Report how many lines in the data include the string "view", and add nothing else.

Start of Supplied data

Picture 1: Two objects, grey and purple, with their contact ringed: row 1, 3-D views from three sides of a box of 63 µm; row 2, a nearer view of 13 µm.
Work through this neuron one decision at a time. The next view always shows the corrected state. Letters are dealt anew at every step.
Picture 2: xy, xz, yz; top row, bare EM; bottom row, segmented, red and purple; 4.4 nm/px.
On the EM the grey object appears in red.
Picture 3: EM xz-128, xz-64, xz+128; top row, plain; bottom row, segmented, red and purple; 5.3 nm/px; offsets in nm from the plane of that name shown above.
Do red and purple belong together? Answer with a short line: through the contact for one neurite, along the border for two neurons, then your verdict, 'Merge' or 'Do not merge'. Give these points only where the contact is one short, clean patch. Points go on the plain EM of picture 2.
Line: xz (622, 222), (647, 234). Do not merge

End of Supplied data
Start of Supplied data

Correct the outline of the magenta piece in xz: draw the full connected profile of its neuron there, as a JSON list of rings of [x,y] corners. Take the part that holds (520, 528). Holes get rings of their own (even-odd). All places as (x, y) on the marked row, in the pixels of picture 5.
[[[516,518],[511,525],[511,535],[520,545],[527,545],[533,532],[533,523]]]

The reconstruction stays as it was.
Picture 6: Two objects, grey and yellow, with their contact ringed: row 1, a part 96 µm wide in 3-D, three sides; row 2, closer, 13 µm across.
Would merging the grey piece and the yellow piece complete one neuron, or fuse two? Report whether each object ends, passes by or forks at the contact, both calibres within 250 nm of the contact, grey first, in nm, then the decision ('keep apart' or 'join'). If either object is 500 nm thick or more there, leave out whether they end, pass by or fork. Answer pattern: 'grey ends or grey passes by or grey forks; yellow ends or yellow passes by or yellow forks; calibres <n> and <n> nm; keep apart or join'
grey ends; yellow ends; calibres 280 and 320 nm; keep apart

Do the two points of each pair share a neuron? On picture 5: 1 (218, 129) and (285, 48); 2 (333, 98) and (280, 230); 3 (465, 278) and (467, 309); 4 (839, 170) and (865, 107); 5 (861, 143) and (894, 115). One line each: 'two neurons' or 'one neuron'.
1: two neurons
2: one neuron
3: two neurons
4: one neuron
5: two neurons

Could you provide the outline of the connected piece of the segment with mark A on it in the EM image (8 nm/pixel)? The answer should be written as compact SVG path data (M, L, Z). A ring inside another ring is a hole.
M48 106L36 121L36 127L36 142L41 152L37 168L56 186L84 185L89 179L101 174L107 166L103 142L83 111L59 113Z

End of Supplied data

**Answer for the task:** 2